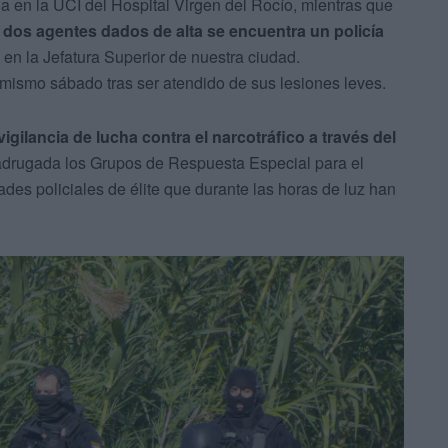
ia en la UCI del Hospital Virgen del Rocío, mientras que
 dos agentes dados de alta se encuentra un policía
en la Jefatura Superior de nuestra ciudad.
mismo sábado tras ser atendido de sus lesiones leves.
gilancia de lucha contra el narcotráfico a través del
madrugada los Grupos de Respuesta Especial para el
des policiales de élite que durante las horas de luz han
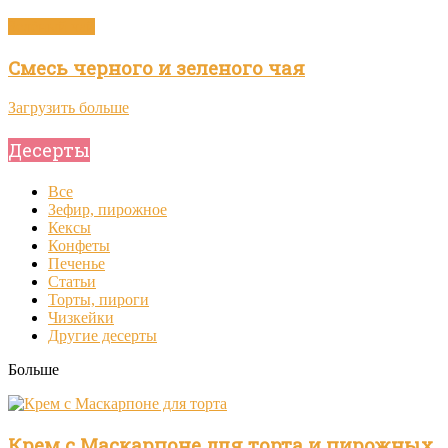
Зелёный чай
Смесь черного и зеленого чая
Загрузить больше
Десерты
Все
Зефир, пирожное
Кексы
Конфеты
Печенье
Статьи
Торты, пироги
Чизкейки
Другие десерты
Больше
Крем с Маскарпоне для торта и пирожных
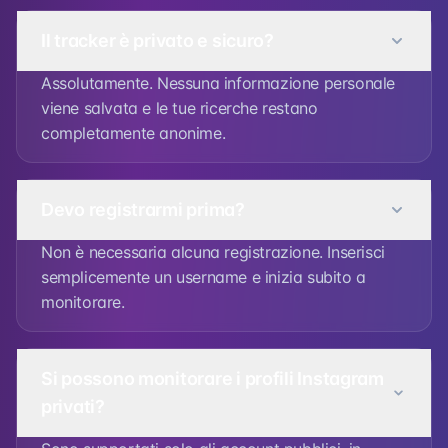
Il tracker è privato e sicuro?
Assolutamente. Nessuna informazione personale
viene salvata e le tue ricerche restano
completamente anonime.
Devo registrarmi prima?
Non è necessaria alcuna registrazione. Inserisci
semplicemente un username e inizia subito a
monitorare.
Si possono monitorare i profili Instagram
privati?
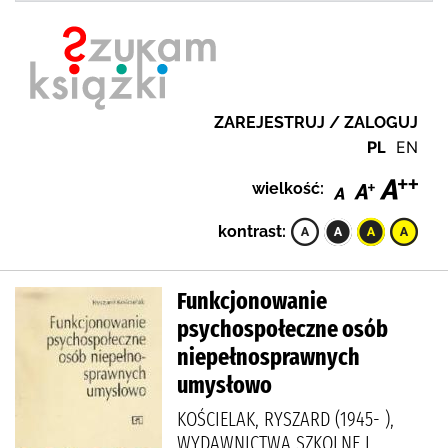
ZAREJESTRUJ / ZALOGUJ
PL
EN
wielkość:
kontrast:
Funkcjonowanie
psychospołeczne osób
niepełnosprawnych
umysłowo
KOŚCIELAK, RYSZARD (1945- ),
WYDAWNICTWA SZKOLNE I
□ □ □
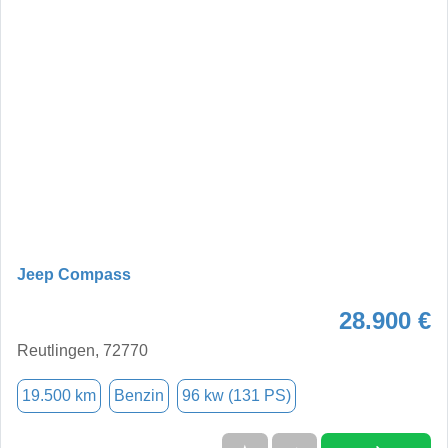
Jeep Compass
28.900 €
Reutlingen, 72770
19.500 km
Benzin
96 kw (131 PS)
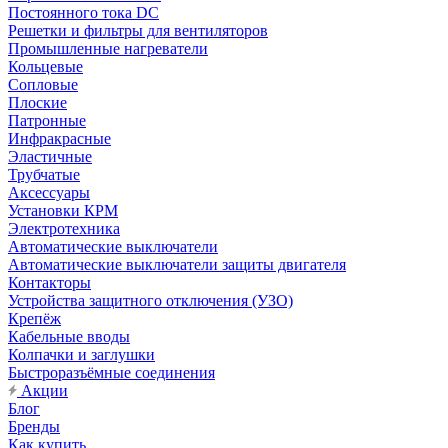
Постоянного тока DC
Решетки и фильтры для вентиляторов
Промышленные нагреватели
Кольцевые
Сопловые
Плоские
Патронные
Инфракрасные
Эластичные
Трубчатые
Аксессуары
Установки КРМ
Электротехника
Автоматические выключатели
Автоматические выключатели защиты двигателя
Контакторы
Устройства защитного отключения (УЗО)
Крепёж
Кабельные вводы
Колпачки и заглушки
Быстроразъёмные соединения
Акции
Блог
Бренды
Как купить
□ □ □
■ Work item ■
Copy the lines from the one containing "Jeep Compass" through the one containing "96 kw (131 PS)", inclusive, changing "Benzin" to "Diesel" and leaving everything else as it is.

■ Solution to this exercise ■
Jeep Compass
28.900 €
Reutlingen, 72770
19.500 km
Diesel
96 kw (131 PS)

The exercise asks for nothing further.